───── GIVEN INFORMATION

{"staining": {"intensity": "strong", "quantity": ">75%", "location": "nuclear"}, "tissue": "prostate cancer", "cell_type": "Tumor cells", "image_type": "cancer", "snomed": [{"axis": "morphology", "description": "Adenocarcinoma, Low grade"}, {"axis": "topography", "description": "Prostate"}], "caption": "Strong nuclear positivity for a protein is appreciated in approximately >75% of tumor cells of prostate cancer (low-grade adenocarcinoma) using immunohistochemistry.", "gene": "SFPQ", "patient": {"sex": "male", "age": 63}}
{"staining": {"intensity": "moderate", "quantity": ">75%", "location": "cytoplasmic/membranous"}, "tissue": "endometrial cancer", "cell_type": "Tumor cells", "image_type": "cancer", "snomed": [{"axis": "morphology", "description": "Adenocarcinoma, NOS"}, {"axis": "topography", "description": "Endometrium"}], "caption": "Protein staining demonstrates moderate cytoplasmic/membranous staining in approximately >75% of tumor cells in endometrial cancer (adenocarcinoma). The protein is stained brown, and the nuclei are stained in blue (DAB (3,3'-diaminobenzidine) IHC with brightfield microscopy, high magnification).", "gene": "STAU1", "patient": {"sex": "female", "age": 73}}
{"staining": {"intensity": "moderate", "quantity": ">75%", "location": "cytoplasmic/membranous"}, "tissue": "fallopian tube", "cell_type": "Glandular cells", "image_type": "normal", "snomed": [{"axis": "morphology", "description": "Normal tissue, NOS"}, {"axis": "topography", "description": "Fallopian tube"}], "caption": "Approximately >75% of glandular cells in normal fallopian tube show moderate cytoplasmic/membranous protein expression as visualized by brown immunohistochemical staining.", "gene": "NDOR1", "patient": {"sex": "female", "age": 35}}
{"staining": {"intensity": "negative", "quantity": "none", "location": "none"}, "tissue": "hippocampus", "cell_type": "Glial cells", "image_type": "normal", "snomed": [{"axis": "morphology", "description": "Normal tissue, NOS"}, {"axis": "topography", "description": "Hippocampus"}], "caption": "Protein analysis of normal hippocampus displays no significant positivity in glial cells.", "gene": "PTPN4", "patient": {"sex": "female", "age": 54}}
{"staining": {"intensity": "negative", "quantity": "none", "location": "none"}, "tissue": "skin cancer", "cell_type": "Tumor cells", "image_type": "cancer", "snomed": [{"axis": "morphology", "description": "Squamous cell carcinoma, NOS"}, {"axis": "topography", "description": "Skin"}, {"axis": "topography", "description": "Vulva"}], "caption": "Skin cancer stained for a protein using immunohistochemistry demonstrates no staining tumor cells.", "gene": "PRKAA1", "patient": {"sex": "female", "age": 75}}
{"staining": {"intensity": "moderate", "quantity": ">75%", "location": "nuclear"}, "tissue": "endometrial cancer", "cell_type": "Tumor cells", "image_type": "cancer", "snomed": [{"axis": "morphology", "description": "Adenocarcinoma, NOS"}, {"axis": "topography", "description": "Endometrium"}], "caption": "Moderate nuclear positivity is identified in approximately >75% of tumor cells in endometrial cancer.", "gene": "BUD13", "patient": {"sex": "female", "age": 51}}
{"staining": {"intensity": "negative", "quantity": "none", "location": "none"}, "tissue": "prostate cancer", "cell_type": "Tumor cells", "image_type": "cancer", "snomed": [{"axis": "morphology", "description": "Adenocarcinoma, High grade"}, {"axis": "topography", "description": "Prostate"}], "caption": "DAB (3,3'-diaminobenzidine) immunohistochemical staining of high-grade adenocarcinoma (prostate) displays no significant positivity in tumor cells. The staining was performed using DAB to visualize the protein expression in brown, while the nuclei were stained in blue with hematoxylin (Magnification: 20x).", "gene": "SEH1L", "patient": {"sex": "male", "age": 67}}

──────────

- _WHAT IS NEEDED_
Give only the lines from the one holding "of glandular cells" through the one holding "analysis of normal", each restated exactly as it appears above.

- _PROBLEM SOLUTION_
{"staining": {"intensity": "moderate", "quantity": ">75%", "location": "cytoplasmic/membranous"}, "tissue": "fallopian tube", "cell_type": "Glandular cells", "image_type": "normal", "snomed": [{"axis": "morphology", "description": "Normal tissue, NOS"}, {"axis": "topography", "description": "Fallopian tube"}], "caption": "Approximately >75% of glandular cells in normal fallopian tube show moderate cytoplasmic/membranous protein expression as visualized by brown immunohistochemical staining.", "gene": "NDOR1", "patient": {"sex": "female", "age": 35}}
{"staining": {"intensity": "negative", "quantity": "none", "location": "none"}, "tissue": "hippocampus", "cell_type": "Glial cells", "image_type": "normal", "snomed": [{"axis": "morphology", "description": "Normal tissue, NOS"}, {"axis": "topography", "description": "Hippocampus"}], "caption": "Protein analysis of normal hippocampus displays no significant positivity in glial cells.", "gene": "PTPN4", "patient": {"sex": "female", "age": 54}}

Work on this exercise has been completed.